* **PAGE EXTRACT**:
◆ ◆ ◆ ◆ ◆
How I Would Sell My Book If I Were a Bookseller
by F. Scott Fitzgerald


I believe that a book by a well-known author should be given a full-window display—I don’t believe a mixed-window display of four books for four days is nearly as effective as that of one book for one day. To attract attention it might be a coy idea to set all the books upside down and to have a man with large spectacles sitting in the midst of them, frantically engrossed in the perusal of a copy. He should have his eyes wide with rapt attention and his left hand on his heart.

Seriously, the above title puzzles me. If I were a bookseller I should probably push the most popular book of the season, whether it was trash or not.

The vogue of books like mine depends almost entirely on the stupendous critical power at present wielded by H. L. Mencken. And it is his influence at second hand that is particularly important. Such men as Weaver1 in The Brooklyn Eagle, Bishop2 in Vanity Fair, Boyd in the St. Paul News, and dozens of others show the liberal tendencies which Mencken has popularized.
◆ ◆ ◆ ◆ ◆
(Collected data)
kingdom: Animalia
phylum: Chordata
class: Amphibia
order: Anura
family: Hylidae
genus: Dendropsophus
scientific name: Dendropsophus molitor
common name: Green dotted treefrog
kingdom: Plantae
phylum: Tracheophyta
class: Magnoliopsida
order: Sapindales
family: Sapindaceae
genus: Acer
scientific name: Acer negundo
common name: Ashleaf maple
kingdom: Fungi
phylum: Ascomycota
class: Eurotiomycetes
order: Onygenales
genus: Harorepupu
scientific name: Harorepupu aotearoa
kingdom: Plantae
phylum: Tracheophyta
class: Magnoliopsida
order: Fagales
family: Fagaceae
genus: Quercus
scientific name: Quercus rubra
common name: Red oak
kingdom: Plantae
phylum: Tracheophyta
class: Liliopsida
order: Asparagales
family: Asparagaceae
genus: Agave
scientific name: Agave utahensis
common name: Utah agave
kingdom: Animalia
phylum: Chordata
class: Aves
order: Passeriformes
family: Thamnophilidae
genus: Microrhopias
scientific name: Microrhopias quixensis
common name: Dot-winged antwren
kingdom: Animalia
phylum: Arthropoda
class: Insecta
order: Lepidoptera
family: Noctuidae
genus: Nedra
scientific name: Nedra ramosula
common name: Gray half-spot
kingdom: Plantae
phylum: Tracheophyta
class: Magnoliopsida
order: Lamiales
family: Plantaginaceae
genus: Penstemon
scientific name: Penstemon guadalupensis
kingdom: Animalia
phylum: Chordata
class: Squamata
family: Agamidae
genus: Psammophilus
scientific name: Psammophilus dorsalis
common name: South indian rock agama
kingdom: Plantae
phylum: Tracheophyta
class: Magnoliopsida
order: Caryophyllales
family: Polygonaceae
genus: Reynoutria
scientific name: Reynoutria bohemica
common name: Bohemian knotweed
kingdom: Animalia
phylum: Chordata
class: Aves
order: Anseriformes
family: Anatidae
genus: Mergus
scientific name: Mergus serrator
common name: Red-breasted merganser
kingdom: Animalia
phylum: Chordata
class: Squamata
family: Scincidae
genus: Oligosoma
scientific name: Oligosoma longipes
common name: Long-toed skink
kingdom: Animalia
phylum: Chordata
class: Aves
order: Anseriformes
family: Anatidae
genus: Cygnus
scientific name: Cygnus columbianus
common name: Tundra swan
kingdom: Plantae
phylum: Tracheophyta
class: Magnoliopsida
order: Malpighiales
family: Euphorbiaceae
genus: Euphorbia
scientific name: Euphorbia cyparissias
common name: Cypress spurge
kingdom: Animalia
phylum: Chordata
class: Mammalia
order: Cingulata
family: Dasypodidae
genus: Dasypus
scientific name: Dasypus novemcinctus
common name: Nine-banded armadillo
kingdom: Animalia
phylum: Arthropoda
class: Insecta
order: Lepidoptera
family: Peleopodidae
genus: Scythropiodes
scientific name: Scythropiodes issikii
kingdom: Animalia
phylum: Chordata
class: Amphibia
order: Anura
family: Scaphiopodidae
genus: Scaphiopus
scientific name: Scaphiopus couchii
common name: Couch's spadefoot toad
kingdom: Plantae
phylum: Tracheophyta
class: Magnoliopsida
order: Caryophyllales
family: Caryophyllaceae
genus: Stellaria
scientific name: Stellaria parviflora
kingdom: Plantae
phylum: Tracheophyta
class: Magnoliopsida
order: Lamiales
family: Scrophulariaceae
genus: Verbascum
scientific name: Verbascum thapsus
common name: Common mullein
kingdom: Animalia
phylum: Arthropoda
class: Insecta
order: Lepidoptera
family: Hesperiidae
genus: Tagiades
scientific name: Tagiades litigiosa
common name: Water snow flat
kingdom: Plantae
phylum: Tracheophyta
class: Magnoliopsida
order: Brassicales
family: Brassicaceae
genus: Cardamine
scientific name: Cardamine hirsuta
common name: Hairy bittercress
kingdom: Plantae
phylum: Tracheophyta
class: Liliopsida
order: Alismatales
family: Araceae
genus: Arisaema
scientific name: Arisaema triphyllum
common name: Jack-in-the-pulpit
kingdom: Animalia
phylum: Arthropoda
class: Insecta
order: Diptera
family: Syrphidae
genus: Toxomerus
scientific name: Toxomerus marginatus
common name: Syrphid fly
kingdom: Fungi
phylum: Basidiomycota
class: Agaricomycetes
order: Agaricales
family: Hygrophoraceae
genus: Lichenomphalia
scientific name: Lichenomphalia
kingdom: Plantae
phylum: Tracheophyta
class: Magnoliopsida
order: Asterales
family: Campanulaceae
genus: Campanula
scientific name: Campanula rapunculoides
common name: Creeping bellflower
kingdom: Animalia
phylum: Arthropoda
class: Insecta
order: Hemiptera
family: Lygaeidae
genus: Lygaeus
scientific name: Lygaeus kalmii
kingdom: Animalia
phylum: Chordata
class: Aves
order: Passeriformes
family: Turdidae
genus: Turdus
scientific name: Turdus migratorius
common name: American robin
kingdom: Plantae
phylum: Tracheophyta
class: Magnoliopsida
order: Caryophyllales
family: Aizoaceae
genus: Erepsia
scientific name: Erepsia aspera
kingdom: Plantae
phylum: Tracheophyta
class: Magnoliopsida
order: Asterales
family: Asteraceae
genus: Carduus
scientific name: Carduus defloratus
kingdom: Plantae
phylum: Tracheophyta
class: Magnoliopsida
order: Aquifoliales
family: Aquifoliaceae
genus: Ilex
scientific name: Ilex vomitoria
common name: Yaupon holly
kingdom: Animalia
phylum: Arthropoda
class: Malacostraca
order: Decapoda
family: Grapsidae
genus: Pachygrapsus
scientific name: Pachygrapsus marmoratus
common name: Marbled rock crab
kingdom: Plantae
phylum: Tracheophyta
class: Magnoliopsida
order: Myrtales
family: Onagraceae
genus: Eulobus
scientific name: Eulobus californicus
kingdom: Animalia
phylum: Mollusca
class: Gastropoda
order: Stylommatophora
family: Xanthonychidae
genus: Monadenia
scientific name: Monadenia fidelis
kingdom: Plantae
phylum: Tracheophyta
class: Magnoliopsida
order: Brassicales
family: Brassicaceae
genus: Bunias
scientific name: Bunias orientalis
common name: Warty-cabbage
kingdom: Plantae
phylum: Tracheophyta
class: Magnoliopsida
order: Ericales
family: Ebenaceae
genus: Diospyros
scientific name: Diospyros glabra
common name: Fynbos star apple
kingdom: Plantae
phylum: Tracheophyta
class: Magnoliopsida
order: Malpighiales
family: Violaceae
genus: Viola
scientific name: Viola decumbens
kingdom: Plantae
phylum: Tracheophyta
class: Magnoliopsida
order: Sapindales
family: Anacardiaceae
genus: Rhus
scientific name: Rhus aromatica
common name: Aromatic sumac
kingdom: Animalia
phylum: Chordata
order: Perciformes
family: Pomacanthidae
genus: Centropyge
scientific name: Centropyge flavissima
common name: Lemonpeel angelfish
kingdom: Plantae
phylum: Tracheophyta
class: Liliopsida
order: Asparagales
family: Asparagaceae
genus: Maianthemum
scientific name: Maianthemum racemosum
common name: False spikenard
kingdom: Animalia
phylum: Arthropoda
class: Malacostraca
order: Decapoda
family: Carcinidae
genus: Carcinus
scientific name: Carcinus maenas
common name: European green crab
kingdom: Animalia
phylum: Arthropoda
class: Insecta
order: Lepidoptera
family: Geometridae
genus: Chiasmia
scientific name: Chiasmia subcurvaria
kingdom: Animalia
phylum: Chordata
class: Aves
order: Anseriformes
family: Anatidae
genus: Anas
◆ ◆ ◆ ◆ ◆
* **TO BE DONE**:
- A) Answer these questions from the essay on bookselling:
(i) What kind of display does it say a book by a well-known author should be given?
(ii) What would the writer probably push as a bookseller?
(iii) On whose critical power does the vogue of books like the writer's depend almost entirely?
- B) Name every newspaper or magazine mentioned in the essay on bookselling.

* **RESULTS**:
- A)
(i) A full-window display.
(ii) The most popular book of the season, whether it was trash or not.
(iii) H. L. Mencken's.

- B) The Brooklyn Eagle, Vanity Fair, the St. Paul News